Посмотрев ему вслед, я обернулся к подошедшему Рамилю.
— Язык у тебя подвешен, это не отнять, даже меня пробрала дрожь, когда ты рассказал об этом плане «Ост». Теперь понятно, почему немцы так себя ведут, а вот англичан ты зря приплел, ну что в нападении на нас замешаны их длинные руки.
— Рамиль, то, что я выложил, это только вершина айсберга, многого я просто не знаю, ну не интересовался Второй мировой и сейчас от этого локти кусаю. Мне только известен обычный школьный курс, а там все шиворот-навыворот, всю историю обос…али. Так что не требуйте от меня многого.
— Ладно, да, забыл сказать, ночевать будешь с нами.
— Отлично!
Узнав, где находится медсанбат, я направился туда, пора проведать Свету.
Со Светой мы пробыли почти три часа, и я возвращался к хате особистов, покусывая на ходу травинку и думая о девушке.
Война меняет характеры людей, и Беляева не исключение, в мирное время она даже не подумала бы затащить меня на сеновал, но не сейчас.
Ей, как и мне, нужна была физическая
Пнув попавшуюся под ноги пустую консервную банку, что вызвало недовольство часового, я последовал дальше.
— Чего так быстро? — послышался заспанный голос Рамиля.
Тихо перешагивая через спящих на полу, я подошел к лавке, где лежал капитан, и, сбросив с печки старый полушубок, улегся на него, предварительно сняв ремни и положив их у изголовья, причем расстегнутая кобура была повернута в мою сторону.
— В смысле? — таким же шепотом спросил я.
— Я думал, ты со своей знакомой останешься.
— А, нет, дежурит она, по крайней мере, так мне сказала!
— Ну-ну.
Лежа стянув гимнастерку и скинув сапоги, я разложил портянки на полу, чтобы они немного просушились, и запах моих портянок растворился в тяжелом духе, который стоял в хате. Устроившись поудобней, я закрыл глаза, чтобы провалиться в царство Морфея, но голос Рамиля вернул меня к действительности.
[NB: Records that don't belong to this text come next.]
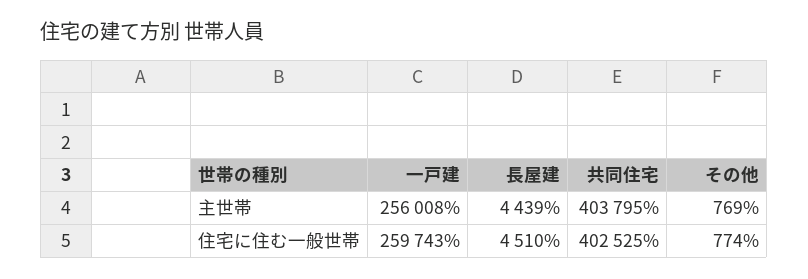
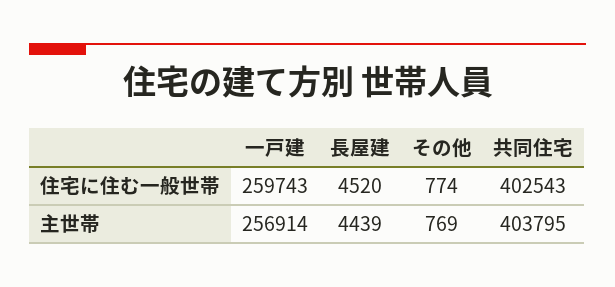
一戸建, 主世帯: 256008 -> 256914
長屋建, 住宅に住む一般世帯: 4510 -> 4520
共同住宅, 住宅に住む一般世帯: 402525 -> 402543

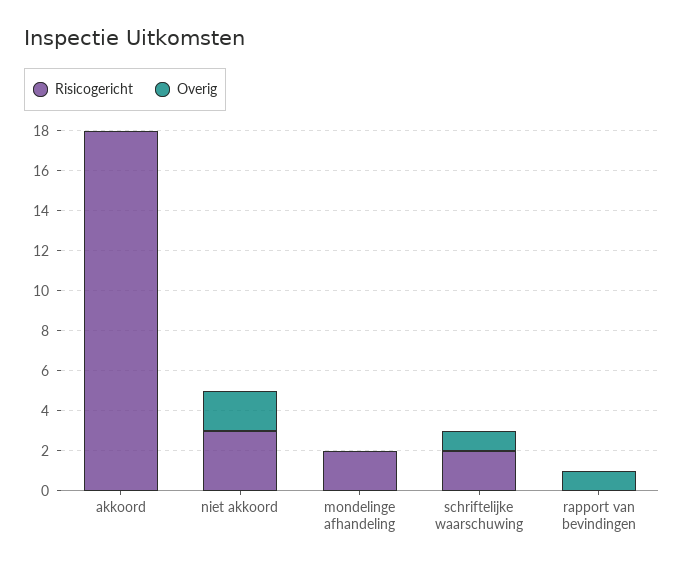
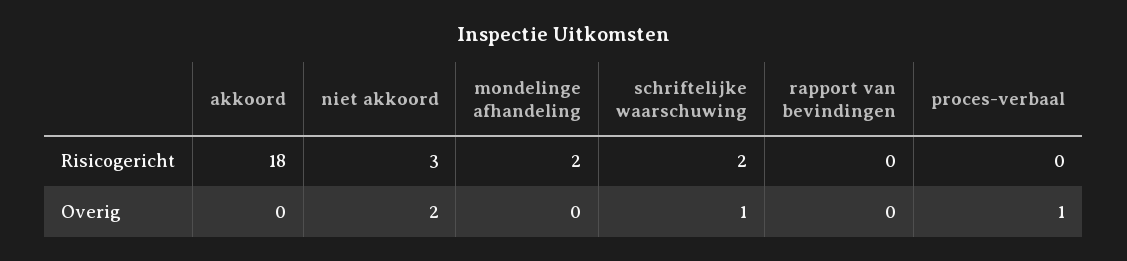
Overig, rapport van bevindingen: 1 -> 0
Risicogericht, proces-verbaal: none -> 0
Overig, proces-verbaal: none -> 1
— Знаешь, со мной такое в первый раз.
— Что именно?
— Эти два дня. Утром взлетели, оказались сбиты, целый день скитались по лесу, следующим утром освободили пленных, правда, случайно, но все же. Потом штурм концентрационного лагеря и бегство от немецкого батальона, штурм деревни и встреча с нашими окруженными частями. Вот. Вот такое у меня в первый раз.
— Хм… а у меня такое каждый день, — лениво ответил я и почти сразу провалился во тьму сна.
Проснулся я, когда чей-то сапог ощутимо постучался мне в печень. Спросонья крутанувшись, я подмял пинавшего и выхваченным из ножен штык-ножом попытался ударить его по горлу. Однако нож из моих рук моментально выбили, а меня оттащили в сторону, матерясь по-русски. Продрав глаза, я осмотрелся.
«Черт, Рамиль! Неужели я его так?»
Около полушубка на полу лежал Рамиль и стонал, держась за живот.
«Точно, я же его коленом в солнечное сплетение приложил!» — вспомнил я, рефлекторно ответил на новый удар и уже вслух спросил, оглядывая заполнивший комнату народ:
— И что это здесь происходит? Да отпустите вы! — Это я уже скомандовал двум командирам, державшим меня.
Не колеблясь, они разжали руки и отошли в сторону, над Рамилем склонился военврач и стал его осматривать, после чего помог встать и усадил на лавку, было видно, что капитан приходит в норму, только бледность выдавала его состояние.